Data section
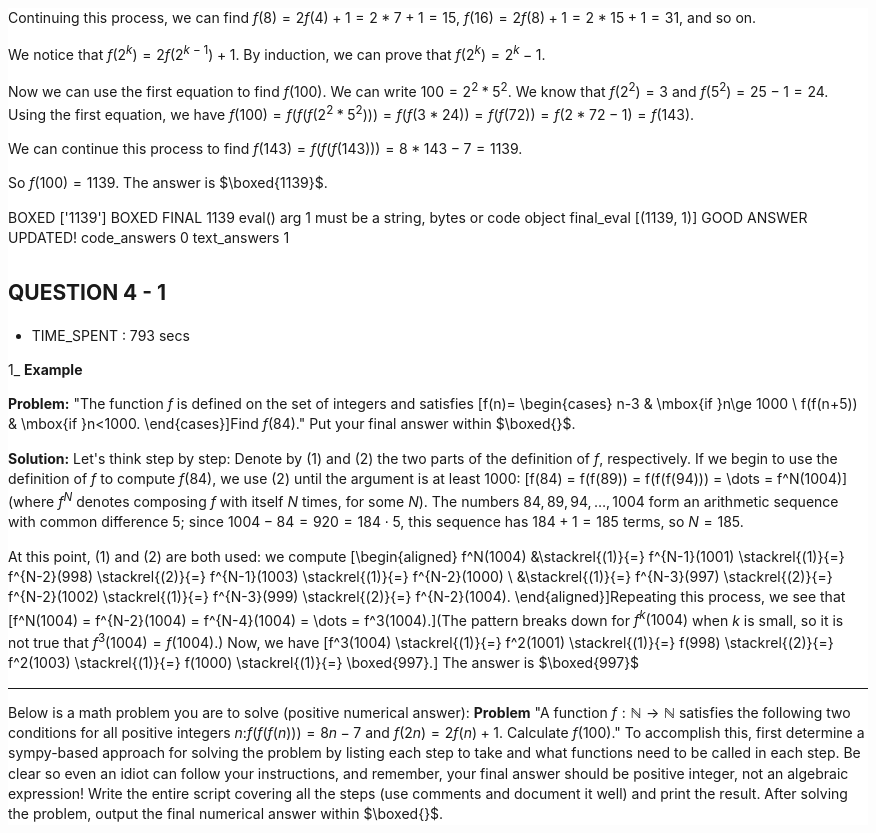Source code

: Continuing this process, we can find $f(8) = 2f(4) + 1 = 2*7 + 1 = 15$, $f(16) = 2f(8) + 1 = 2*15 + 1 = 31$, and so on.

We notice that $f(2^k) = 2f(2^{k-1}) + 1$. By induction, we can prove that $f(2^k) = 2^k - 1$.

Now we can use the first equation to find $f(100)$. We can write $100 = 2^2 * 5^2$. We know that $f(2^2) = 3$ and $f(5^2) = 25 - 1 = 24$. Using the first equation, we have $f(100) = f(f(f(2^2 * 5^2))) = f(f(3 * 24)) = f(f(72)) = f(2*72 - 1) = f(143)$.

We can continue this process to find $f(143) = f(f(f(143))) = 8*143 - 7 = 1139$.

So $f(100) = 1139$. The answer is $\boxed{1139}$.

BOXED ['1139']
BOXED FINAL 1139
eval() arg 1 must be a string, bytes or code object final_eval
[(1139, 1)]
GOOD ANSWER UPDATED!
code_answers 0 text_answers 1



## QUESTION 4 - 1 
- TIME_SPENT : 793 secs

1_
**Example**

**Problem:** 
"The function $f$ is defined on the set of integers and satisfies \[f(n)= \begin{cases}  n-3 & \mbox{if }n\ge 1000 \\  f(f(n+5)) & \mbox{if }n<1000. \end{cases}\]Find $f(84)$."
Put your final answer within $\boxed{}$.

**Solution:** 
Let's think step by step:
Denote by (1) and (2) the two parts of the definition of $f$, respectively. If we begin to use the definition of $f$ to compute $f(84)$, we use (2) until the argument is at least $1000$: \[f(84) = f(f(89)) = f(f(f(94))) = \dots = f^N(1004)\](where $f^N$ denotes composing $f$ with itself $N$ times, for some $N$). The numbers $84, 89, 94, \dots, 1004$ form an arithmetic sequence with common difference $5$; since $1004 - 84 = 920 = 184 \cdot 5$, this sequence has $184 + 1 = 185$ terms, so $N = 185$.

At this point, (1) and (2) are both used: we compute \[\begin{aligned} f^N(1004) &\stackrel{(1)}{=} f^{N-1}(1001) \stackrel{(1)}{=} f^{N-2}(998) \stackrel{(2)}{=} f^{N-1}(1003) \stackrel{(1)}{=} f^{N-2}(1000) \\ &\stackrel{(1)}{=} f^{N-3}(997) \stackrel{(2)}{=} f^{N-2}(1002) \stackrel{(1)}{=} f^{N-3}(999) \stackrel{(2)}{=} f^{N-2}(1004). \end{aligned}\]Repeating this process, we see that \[f^N(1004) = f^{N-2}(1004) = f^{N-4}(1004) = \dots = f^3(1004).\](The pattern breaks down for $f^k(1004)$ when $k$ is small, so it is not true that $f^3(1004) = f(1004)$.) Now, we have \[f^3(1004) \stackrel{(1)}{=} f^2(1001) \stackrel{(1)}{=} f(998) \stackrel{(2)}{=} f^2(1003) \stackrel{(1)}{=} f(1000) \stackrel{(1)}{=} \boxed{997}.\] The answer is $\boxed{997}$


---

Below is a math problem you are to solve (positive numerical answer):
**Problem**
"A function $f: \mathbb N \to \mathbb N$ satisfies the following two conditions for all positive integers $n$:$f(f(f(n)))=8n-7$ and $f(2n)=2f(n)+1$. Calculate $f(100)$."
To accomplish this, first determine a sympy-based approach for solving the problem by listing each step to take and what functions need to be called in each step. Be clear so even an idiot can follow your instructions, and remember, your final answer should be positive integer, not an algebraic expression!
Write the entire script covering all the steps (use comments and document it well) and print the result. After solving the problem, output the final numerical answer within $\boxed{}$.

Exercise description
Update these lines by replacing "step by step" with "one step at a time" and keeping everything else the same. Leave the pictures out of your answer.

Expected answer
Source code

: Continuing this process, we can find $f(8) = 2f(4) + 1 = 2*7 + 1 = 15$, $f(16) = 2f(8) + 1 = 2*15 + 1 = 31$, and so on.

We notice that $f(2^k) = 2f(2^{k-1}) + 1$. By induction, we can prove that $f(2^k) = 2^k - 1$.

Now we can use the first equation to find $f(100)$. We can write $100 = 2^2 * 5^2$. We know that $f(2^2) = 3$ and $f(5^2) = 25 - 1 = 24$. Using the first equation, we have $f(100) = f(f(f(2^2 * 5^2))) = f(f(3 * 24)) = f(f(72)) = f(2*72 - 1) = f(143)$.

We can continue this process to find $f(143) = f(f(f(143))) = 8*143 - 7 = 1139$.

So $f(100) = 1139$. The answer is $\boxed{1139}$.

BOXED ['1139']
BOXED FINAL 1139
eval() arg 1 must be a string, bytes or code object final_eval
[(1139, 1)]
GOOD ANSWER UPDATED!
code_answers 0 text_answers 1



## QUESTION 4 - 1 
- TIME_SPENT : 793 secs

1_
**Example**

**Problem:** 
"The function $f$ is defined on the set of integers and satisfies \[f(n)= \begin{cases}  n-3 & \mbox{if }n\ge 1000 \\  f(f(n+5)) & \mbox{if }n<1000. \end{cases}\]Find $f(84)$."
Put your final answer within $\boxed{}$.

**Solution:** 
Let's think one step at a time:
Denote by (1) and (2) the two parts of the definition of $f$, respectively. If we begin to use the definition of $f$ to compute $f(84)$, we use (2) until the argument is at least $1000$: \[f(84) = f(f(89)) = f(f(f(94))) = \dots = f^N(1004)\](where $f^N$ denotes composing $f$ with itself $N$ times, for some $N$). The numbers $84, 89, 94, \dots, 1004$ form an arithmetic sequence with common difference $5$; since $1004 - 84 = 920 = 184 \cdot 5$, this sequence has $184 + 1 = 185$ terms, so $N = 185$.

At this point, (1) and (2) are both used: we compute \[\begin{aligned} f^N(1004) &\stackrel{(1)}{=} f^{N-1}(1001) \stackrel{(1)}{=} f^{N-2}(998) \stackrel{(2)}{=} f^{N-1}(1003) \stackrel{(1)}{=} f^{N-2}(1000) \\ &\stackrel{(1)}{=} f^{N-3}(997) \stackrel{(2)}{=} f^{N-2}(1002) \stackrel{(1)}{=} f^{N-3}(999) \stackrel{(2)}{=} f^{N-2}(1004). \end{aligned}\]Repeating this process, we see that \[f^N(1004) = f^{N-2}(1004) = f^{N-4}(1004) = \dots = f^3(1004).\](The pattern breaks down for $f^k(1004)$ when $k$ is small, so it is not true that $f^3(1004) = f(1004)$.) Now, we have \[f^3(1004) \stackrel{(1)}{=} f^2(1001) \stackrel{(1)}{=} f(998) \stackrel{(2)}{=} f^2(1003) \stackrel{(1)}{=} f(1000) \stackrel{(1)}{=} \boxed{997}.\] The answer is $\boxed{997}$


---

Below is a math problem you are to solve (positive numerical answer):
**Problem**
"A function $f: \mathbb N \to \mathbb N$ satisfies the following two conditions for all positive integers $n$:$f(f(f(n)))=8n-7$ and $f(2n)=2f(n)+1$. Calculate $f(100)$."
To accomplish this, first determine a sympy-based approach for solving the problem by listing each step to take and what functions need to be called in each step. Be clear so even an idiot can follow your instructions, and remember, your final answer should be positive integer, not an algebraic expression!
Write the entire script covering all the steps (use comments and document it well) and print the result. After solving the problem, output the final numerical answer within $\boxed{}$.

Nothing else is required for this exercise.